Large Medium Small |
SHANGHAI - The oil pipeline blasts in northeastern port city of Dalian Saturday have affected refined oil supplies in southern China but oil prices there will not be impacted upon, industry analysts said Tuesday.
Chinese petroleum companies' tankers have reduced oil shipments from Dalian to southern Chinese provinces because the port has been partially closed in wake of the accident.
PetroChina's north-to-south oil shipments from Dalian port -- usually 30,000 to 50,000 tonnes per day -- have been affected, said Chu Jiewang, an analyst at Shanghai-based C1 Energy Co. Ltd., a leading oil industry information provider.

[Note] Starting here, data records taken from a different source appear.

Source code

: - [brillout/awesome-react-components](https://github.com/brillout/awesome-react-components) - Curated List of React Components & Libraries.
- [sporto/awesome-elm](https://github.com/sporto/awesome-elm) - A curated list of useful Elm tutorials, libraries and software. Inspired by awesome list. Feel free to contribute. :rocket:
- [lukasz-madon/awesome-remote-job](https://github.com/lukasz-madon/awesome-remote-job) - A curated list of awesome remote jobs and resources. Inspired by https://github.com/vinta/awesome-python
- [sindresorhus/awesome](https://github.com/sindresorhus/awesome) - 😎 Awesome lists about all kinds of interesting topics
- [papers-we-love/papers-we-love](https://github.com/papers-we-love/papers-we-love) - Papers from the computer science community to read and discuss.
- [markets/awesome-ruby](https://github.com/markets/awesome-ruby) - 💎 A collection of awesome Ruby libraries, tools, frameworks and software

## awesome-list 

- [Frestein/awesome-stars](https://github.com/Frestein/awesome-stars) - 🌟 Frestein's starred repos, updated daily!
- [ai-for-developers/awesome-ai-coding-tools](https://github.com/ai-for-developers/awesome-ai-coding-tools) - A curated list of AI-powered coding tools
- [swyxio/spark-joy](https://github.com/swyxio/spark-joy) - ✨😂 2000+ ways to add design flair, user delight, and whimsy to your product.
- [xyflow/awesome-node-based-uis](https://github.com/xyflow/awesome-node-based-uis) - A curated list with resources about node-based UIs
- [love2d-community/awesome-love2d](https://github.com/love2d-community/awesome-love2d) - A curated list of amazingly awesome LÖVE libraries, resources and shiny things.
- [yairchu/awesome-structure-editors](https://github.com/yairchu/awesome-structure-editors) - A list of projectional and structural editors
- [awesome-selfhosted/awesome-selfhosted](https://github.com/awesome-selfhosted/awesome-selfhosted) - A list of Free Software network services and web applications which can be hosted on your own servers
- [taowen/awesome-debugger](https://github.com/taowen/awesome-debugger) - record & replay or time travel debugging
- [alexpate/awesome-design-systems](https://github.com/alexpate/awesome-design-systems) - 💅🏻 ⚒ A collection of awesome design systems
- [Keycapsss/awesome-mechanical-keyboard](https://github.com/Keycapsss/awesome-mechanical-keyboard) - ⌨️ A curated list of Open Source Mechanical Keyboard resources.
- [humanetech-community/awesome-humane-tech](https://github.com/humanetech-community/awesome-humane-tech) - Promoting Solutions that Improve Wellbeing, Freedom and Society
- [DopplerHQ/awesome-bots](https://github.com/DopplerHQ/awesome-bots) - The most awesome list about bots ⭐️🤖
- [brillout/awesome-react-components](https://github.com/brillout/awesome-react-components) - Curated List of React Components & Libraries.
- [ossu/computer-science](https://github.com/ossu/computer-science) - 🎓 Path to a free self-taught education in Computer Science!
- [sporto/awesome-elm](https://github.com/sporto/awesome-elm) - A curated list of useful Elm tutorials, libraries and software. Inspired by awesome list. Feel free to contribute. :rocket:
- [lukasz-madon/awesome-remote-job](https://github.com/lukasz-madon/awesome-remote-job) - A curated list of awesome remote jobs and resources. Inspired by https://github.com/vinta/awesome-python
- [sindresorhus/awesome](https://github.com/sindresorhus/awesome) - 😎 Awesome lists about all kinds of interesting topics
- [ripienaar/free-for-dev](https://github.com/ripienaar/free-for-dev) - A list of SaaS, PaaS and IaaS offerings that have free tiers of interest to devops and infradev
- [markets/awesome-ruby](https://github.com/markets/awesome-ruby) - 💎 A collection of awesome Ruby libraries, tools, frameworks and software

Southern China refineries are reducing operations and are mostly processing inventory while at least three China National Petroleum Corp. (CNPC) subsidiaries have reduced sales of refined oil in southern provinces, Xinhua was told.
The Dalian oil reserve is at the heart of northeast China's crude oil production base and it is one of China's largest oil industry bases while Dalian Port is China's second largest port for crude oil imports.
Analysts said the oil reserves in southern Chinese provinces are ample and that the impact of reduced shipments is limited so far.
"The inventories can last for ten days so the oil price in southern provinces has remained stable," Chu said.
He said the slowing in shipments may give southern provinces a chance to reduce excessive stockpiles.